<<<<

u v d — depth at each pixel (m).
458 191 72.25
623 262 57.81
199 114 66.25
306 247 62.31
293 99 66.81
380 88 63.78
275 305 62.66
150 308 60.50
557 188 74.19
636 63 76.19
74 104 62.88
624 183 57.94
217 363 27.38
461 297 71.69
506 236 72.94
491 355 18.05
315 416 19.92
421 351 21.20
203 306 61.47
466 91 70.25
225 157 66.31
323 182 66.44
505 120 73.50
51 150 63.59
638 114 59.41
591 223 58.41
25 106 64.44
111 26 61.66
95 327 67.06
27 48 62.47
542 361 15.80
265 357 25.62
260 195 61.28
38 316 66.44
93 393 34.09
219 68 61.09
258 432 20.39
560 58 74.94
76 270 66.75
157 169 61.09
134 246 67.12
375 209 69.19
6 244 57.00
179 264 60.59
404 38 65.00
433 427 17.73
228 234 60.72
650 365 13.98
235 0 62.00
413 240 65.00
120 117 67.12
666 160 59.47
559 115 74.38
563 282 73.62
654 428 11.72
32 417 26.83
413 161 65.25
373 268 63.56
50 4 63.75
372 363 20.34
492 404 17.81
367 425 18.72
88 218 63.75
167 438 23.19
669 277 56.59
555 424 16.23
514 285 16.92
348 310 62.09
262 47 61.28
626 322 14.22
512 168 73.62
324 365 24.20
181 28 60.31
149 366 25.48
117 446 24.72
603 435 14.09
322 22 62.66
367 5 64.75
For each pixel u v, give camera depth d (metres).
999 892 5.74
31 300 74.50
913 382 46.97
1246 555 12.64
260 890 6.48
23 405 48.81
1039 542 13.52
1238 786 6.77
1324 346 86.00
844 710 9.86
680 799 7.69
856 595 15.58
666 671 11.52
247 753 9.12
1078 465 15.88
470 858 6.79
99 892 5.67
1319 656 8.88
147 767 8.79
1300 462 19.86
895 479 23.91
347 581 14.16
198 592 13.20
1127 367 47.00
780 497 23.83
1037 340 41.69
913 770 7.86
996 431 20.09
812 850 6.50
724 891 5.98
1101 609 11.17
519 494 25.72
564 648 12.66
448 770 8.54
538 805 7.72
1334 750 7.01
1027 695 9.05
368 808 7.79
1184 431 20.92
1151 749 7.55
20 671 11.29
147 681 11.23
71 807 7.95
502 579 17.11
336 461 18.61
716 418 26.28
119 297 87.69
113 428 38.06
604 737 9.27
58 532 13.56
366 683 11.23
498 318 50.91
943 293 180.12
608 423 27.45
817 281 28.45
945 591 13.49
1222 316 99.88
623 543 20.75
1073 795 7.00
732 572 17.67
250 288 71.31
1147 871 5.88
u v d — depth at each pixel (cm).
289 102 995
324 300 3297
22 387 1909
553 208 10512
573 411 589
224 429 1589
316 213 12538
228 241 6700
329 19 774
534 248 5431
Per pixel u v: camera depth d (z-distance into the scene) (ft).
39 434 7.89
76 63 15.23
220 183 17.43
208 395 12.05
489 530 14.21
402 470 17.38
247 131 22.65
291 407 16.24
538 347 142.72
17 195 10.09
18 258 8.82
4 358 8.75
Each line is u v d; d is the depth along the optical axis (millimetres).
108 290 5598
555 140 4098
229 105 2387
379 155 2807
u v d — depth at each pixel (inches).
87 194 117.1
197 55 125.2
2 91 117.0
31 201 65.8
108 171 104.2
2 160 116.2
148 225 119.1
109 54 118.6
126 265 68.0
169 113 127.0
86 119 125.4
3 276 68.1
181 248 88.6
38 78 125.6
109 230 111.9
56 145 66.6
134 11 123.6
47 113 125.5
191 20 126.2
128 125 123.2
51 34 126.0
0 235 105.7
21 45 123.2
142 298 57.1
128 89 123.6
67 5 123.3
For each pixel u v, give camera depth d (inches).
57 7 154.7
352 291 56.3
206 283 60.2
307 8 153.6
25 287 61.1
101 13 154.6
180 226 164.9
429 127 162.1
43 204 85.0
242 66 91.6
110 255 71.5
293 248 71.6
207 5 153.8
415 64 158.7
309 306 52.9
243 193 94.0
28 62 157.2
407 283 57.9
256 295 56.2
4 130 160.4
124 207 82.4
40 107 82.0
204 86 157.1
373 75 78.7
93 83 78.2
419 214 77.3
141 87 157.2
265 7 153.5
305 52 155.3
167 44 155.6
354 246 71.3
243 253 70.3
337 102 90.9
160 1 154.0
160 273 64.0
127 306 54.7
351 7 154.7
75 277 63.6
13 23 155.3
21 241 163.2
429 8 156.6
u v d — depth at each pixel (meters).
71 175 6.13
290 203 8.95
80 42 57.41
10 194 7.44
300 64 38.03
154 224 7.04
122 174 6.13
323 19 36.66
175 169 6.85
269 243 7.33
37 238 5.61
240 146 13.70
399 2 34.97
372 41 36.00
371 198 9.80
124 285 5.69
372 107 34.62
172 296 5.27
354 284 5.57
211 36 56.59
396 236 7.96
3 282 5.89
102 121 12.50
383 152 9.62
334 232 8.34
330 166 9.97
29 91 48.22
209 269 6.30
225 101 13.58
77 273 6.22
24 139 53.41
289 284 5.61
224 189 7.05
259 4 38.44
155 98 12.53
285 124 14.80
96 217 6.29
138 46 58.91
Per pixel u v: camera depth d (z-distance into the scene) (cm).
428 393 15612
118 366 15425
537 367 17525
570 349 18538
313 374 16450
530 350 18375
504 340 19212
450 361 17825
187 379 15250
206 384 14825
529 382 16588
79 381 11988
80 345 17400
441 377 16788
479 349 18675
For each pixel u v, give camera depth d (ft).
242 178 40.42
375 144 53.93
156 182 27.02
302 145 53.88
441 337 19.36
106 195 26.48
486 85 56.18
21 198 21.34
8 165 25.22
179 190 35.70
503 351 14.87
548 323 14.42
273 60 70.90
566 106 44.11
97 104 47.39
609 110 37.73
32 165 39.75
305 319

>>>>

*What the exercise asks*
From the line that has "1222 316 99.88" through the line that has "300 64 38.03", copy every line exactly as it appears above, and leave out all others.

*Written solution*
1222 316 99.88
623 543 20.75
1073 795 7.00
732 572 17.67
250 288 71.31
1147 871 5.88
u v d — depth at each pixel (cm).
289 102 995
324 300 3297
22 387 1909
553 208 10512
573 411 589
224 429 1589
316 213 12538
228 241 6700
329 19 774
534 248 5431
Per pixel u v: camera depth d (z-distance into the scene) (ft).
39 434 7.89
76 63 15.23
220 183 17.43
208 395 12.05
489 530 14.21
402 470 17.38
247 131 22.65
291 407 16.24
538 347 142.72
17 195 10.09
18 258 8.82
4 358 8.75
Each line is u v d; d is the depth along the optical axis (millimetres).
108 290 5598
555 140 4098
229 105 2387
379 155 2807
u v d — depth at each pixel (inches).
87 194 117.1
197 55 125.2
2 91 117.0
31 201 65.8
108 171 104.2
2 160 116.2
148 225 119.1
109 54 118.6
126 265 68.0
169 113 127.0
86 119 125.4
3 276 68.1
181 248 88.6
38 78 125.6
109 230 111.9
56 145 66.6
134 11 123.6
47 113 125.5
191 20 126.2
128 125 123.2
51 34 126.0
0 235 105.7
21 45 123.2
142 298 57.1
128 89 123.6
67 5 123.3
For each pixel u v, give camera depth d (inches).
57 7 154.7
352 291 56.3
206 283 60.2
307 8 153.6
25 287 61.1
101 13 154.6
180 226 164.9
429 127 162.1
43 204 85.0
242 66 91.6
110 255 71.5
293 248 71.6
207 5 153.8
415 64 158.7
309 306 52.9
243 193 94.0
28 62 157.2
407 283 57.9
256 295 56.2
4 130 160.4
124 207 82.4
40 107 82.0
204 86 157.1
373 75 78.7
93 83 78.2
419 214 77.3
141 87 157.2
265 7 153.5
305 52 155.3
167 44 155.6
354 246 71.3
243 253 70.3
337 102 90.9
160 1 154.0
160 273 64.0
127 306 54.7
351 7 154.7
75 277 63.6
13 23 155.3
21 241 163.2
429 8 156.6
u v d — depth at each pixel (meters).
71 175 6.13
290 203 8.95
80 42 57.41
10 194 7.44
300 64 38.03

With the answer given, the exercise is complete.